• [Work required]:
Write out again, word for word, the lines below from the line that holds "I really do" through the line that holds "self-talk. Understanding the", omitting pictures.

### Record excerpts

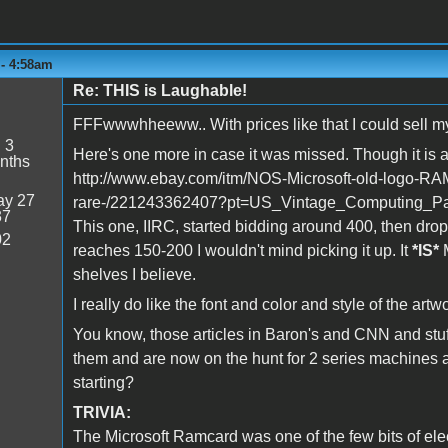
 - 4:58am
Re: THIS is Laughable!
FFFwwwhheeww.. With prices like that I could sell my e
:
3
Here's one more in case it was missed. Though it is a
nths
http://www.ebay.com/itm/NOS-Microsoft-old-logo-RA
y 27
rare-/221243362407?pt=US_Vintage_Computing_Pa
37
This one, IIRC, started bidding around 400, then dro
02
reaches 150-200 I wouldn't mind picking it up. It
*IS*
M
shelves I believe.
I really do like the font and color and style of the art
You know, those articles in Baron's and CNN and stuf
them and are now on the hunt for 2 series machines 
starting?
TRIVIA:
The Microsoft Ramcard was one of the few bits of ele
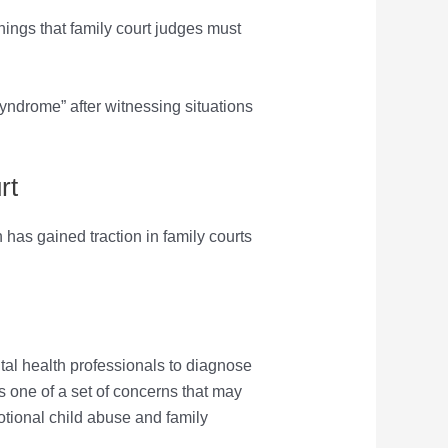
t things that family court judges must
syndrome” after witnessing situations
rt
has gained traction in family courts
al health professionals to diagnose
as one of a set of concerns that may
otional child abuse and family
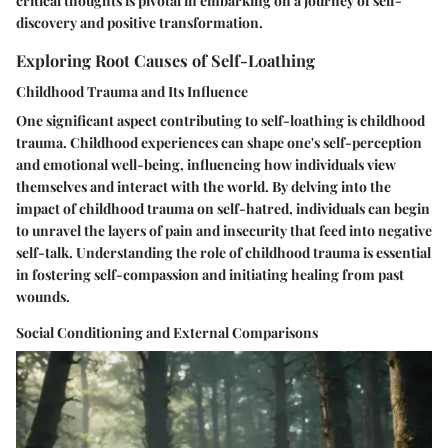
critical thoughts is pivotal in embarking on a journey of self-
discovery and positive transformation.
Exploring Root Causes of Self-Loathing
Childhood Trauma and Its Influence
One significant aspect contributing to self-loathing is childhood
trauma. Childhood experiences can shape one's self-perception
and emotional well-being, influencing how individuals view
themselves and interact with the world. By delving into the
impact of childhood trauma on self-hatred, individuals can begin
to unravel the layers of pain and insecurity that feed into negative
self-talk. Understanding the role of childhood trauma is essential
in fostering self-compassion and initiating healing from past
wounds.
Social Conditioning and External Comparisons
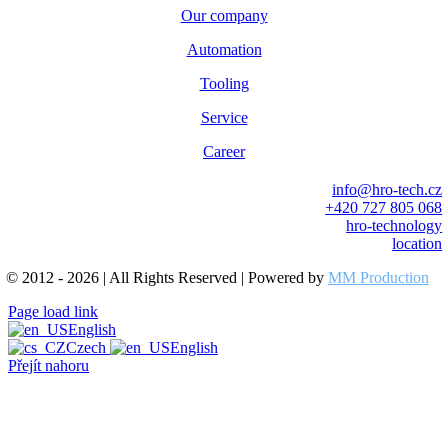
Our company
Automation
Tooling
Service
Career
info@hro-tech.cz
+420 727 805 068
hro-technology
location
© 2012 - 2026 | All Rights Reserved | Powered by
MM Production
Page load link
English
Czech
English
Přejít nahoru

######

• [Answer box]:
I really do like the font and color and style of the art
You know, those articles in Baron's and CNN and stuf
them and are now on the hunt for 2 series machines 
starting?
TRIVIA:
The Microsoft Ramcard was one of the few bits of ele
t things that family court judges must
syndrome” after witnessing situations
rt
has gained traction in family courts
al health professionals to diagnose
as one of a set of concerns that may
otional child abuse and family
critical thoughts is pivotal in embarking on a journey of self-
discovery and positive transformation.
Exploring Root Causes of Self-Loathing
Childhood Trauma and Its Influence
One significant aspect contributing to self-loathing is childhood
trauma. Childhood experiences can shape one's self-perception
and emotional well-being, influencing how individuals view
themselves and interact with the world. By delving into the
impact of childhood trauma on self-hatred, individuals can begin
to unravel the layers of pain and insecurity that feed into negative
self-talk. Understanding the role of childhood trauma is essential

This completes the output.